I’ve generally never had trouble remembering my dreams. I often write them down if my journal is in reach, or I text someone as quickly as I can if I dream about them. I dream in color, and I remember the last time I had a dream in black and white was in the sixth grade. I still have the dream analysis book from middle school that told me it was rare to dream in color. Ever since then, I’ve tried to keep a better grip on my mind.

My dream this morning consisted of two parts. The first, I was in a cool media store with my best friend, who was playing an old video game while wrapped in a blanket; I don’t think I have ever seen him play a video game in the four years I’ve known him. I have dreams where I am digging through a vintage thrift store quite often, and I’m always looking for Spice Girls memorabilia because I’ll always hang on to a memory of being in Target circa 1997 and beginning my collection for the first time.

The next part of the dream is why I think it’s worthy of analysis, and relevant to my current situation, I guess. I was dancing around in my grandparents’ backyard, and it was as if I was watching myself do it. I was completely carefree (HA.) and threw myself on the ground after I got too tired of dancing. I made note of the sticks that were caught in my hair but decided to let them stay- something I wouldn’t do in real life! The next thing I knew, several people began walking out of my grandparents’ house, dressed in extremely fancy attire, and it quickly hit me I was supposed to be at A THING. I was supposed to be in my Sunday best DOING SOMETHING.
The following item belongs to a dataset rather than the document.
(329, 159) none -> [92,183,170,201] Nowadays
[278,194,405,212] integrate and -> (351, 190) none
I then rushed up to a really fancy lady and started apologizing profusely for the sticks in my hair and dirt on my face. She told me it was okay, but sort of looked twice at me, wondering HOW I could have possibly forgotten the fancy event. I think my Granny sort of gave me a “you’re doing this AGAIN?” type of look. Apparently dream Taylor is fond of getting dirty and missing commitments.

I woke up with a ton of questions. I’m going through what I would call a “post grad limbo period” where I absolutely do not have an answer for the “what’s next” question so please don’t bother asking. Keeping this in mind, I’m wondering if I’m extremely worried about missing opportunities because I’m not sure what is coming next. Is it more comfortable to fall and get my face dirty than to spend a lot of time having my hair done so I can go to events, as if they would bring some sort of importance to my life, or speak to some hidden desire for status. It’s definitely embarrassing sometimes to feel like I am the only one who is confused during this limbo period.

I also saw a cat in the window. I also think too much about everything, and perhaps my desire to analyze my dreams from a young age is a reason why I think too much about everything. Who knows? Dreams are weird. Hopefully my teeth won’t REALLY fall out.